Provided material Block Start
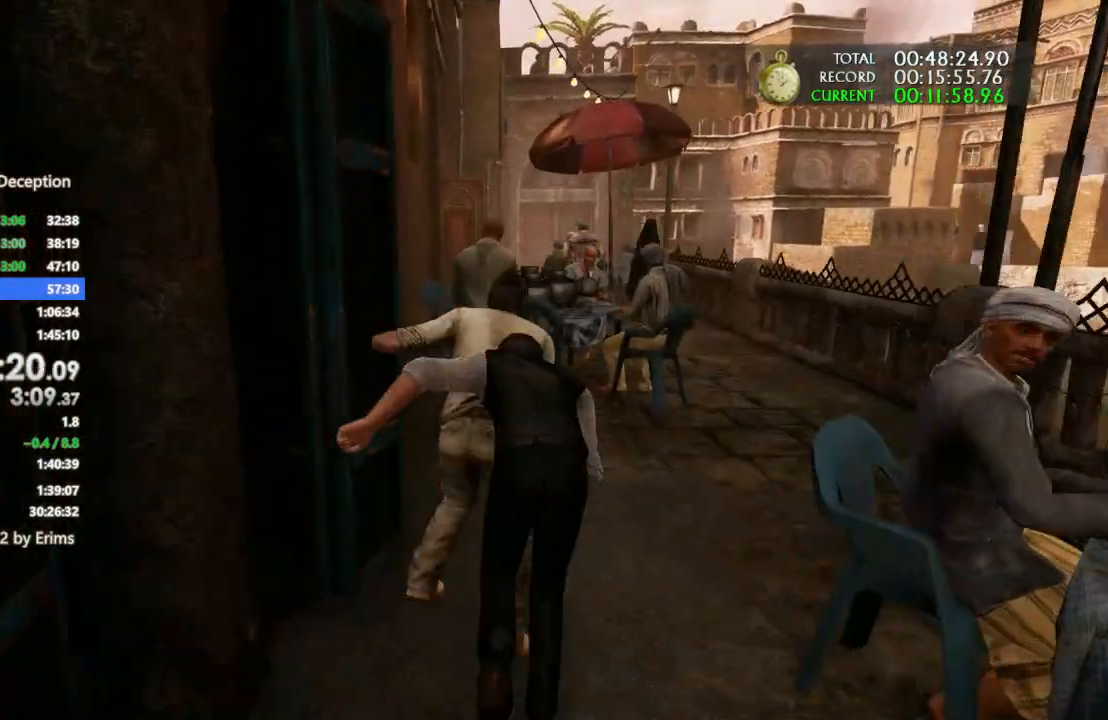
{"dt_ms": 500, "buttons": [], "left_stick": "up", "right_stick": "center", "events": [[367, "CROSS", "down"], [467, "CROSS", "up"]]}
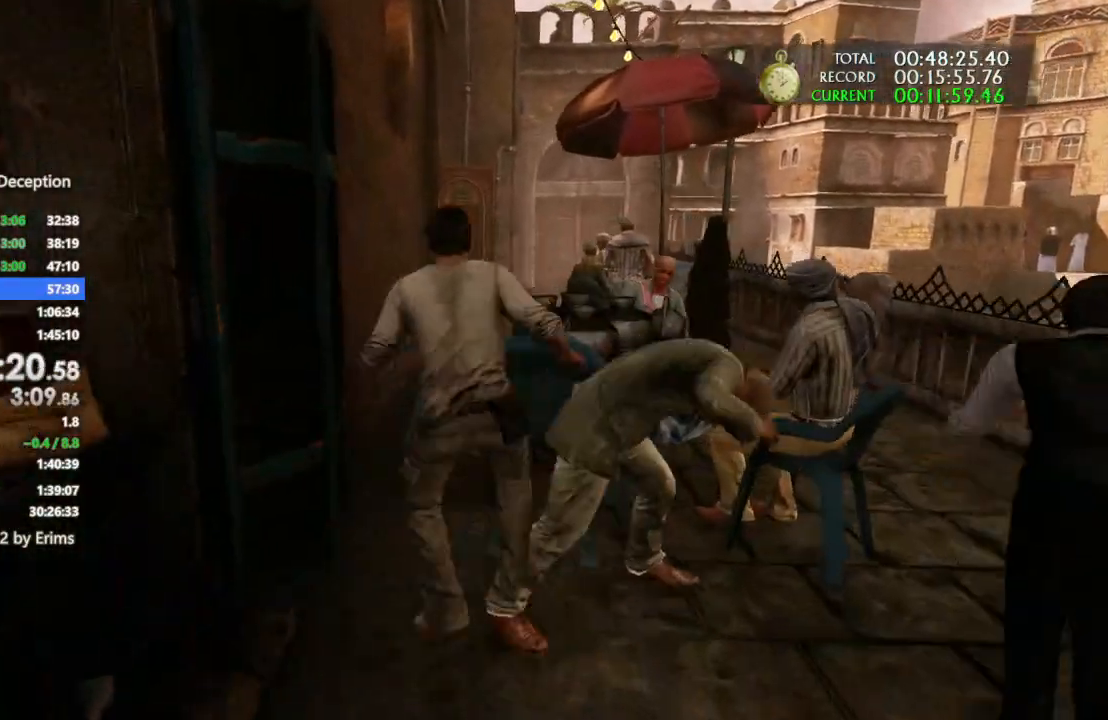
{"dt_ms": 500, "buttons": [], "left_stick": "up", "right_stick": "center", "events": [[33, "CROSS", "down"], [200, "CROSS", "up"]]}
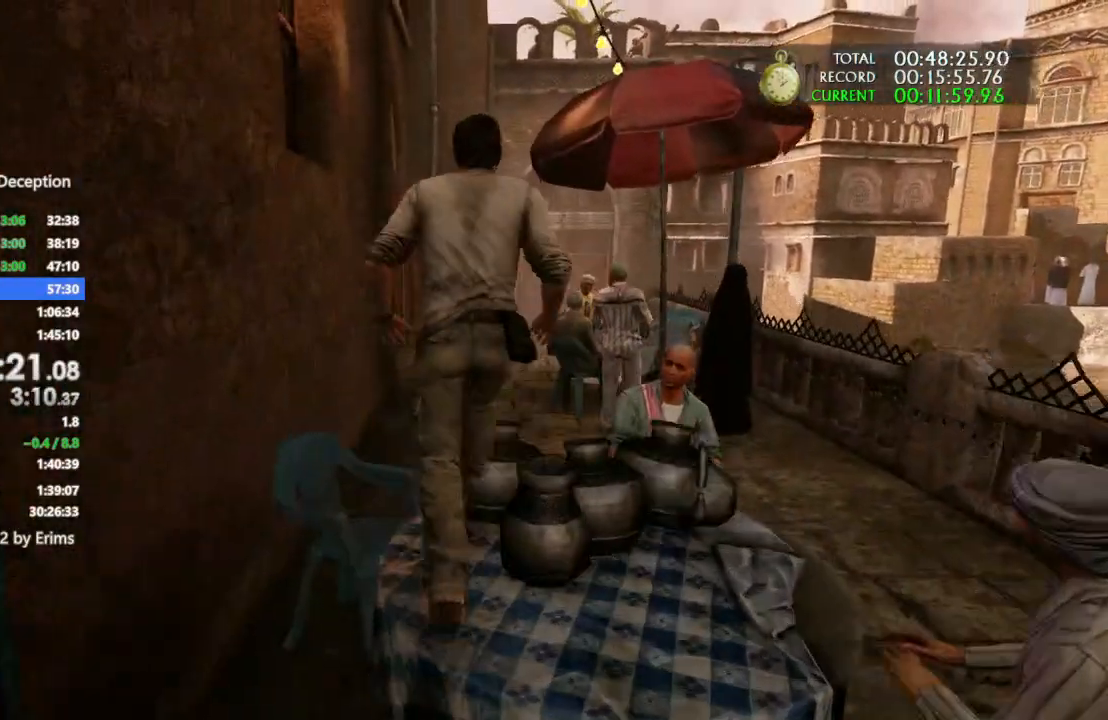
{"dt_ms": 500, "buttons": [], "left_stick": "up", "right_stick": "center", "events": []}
Provided material Block End
Each line of the data must be restated exactly, and the pictures must be left out.

§ Result of this task:
{"dt_ms": 500, "buttons": [], "left_stick": "up", "right_stick": "center", "events": [[367, "CROSS", "down"], [467, "CROSS", "up"]]}
{"dt_ms": 500, "buttons": [], "left_stick": "up", "right_stick": "center", "events": [[33, "CROSS", "down"], [200, "CROSS", "up"]]}
{"dt_ms": 500, "buttons": [], "left_stick": "up", "right_stick": "center", "events": []}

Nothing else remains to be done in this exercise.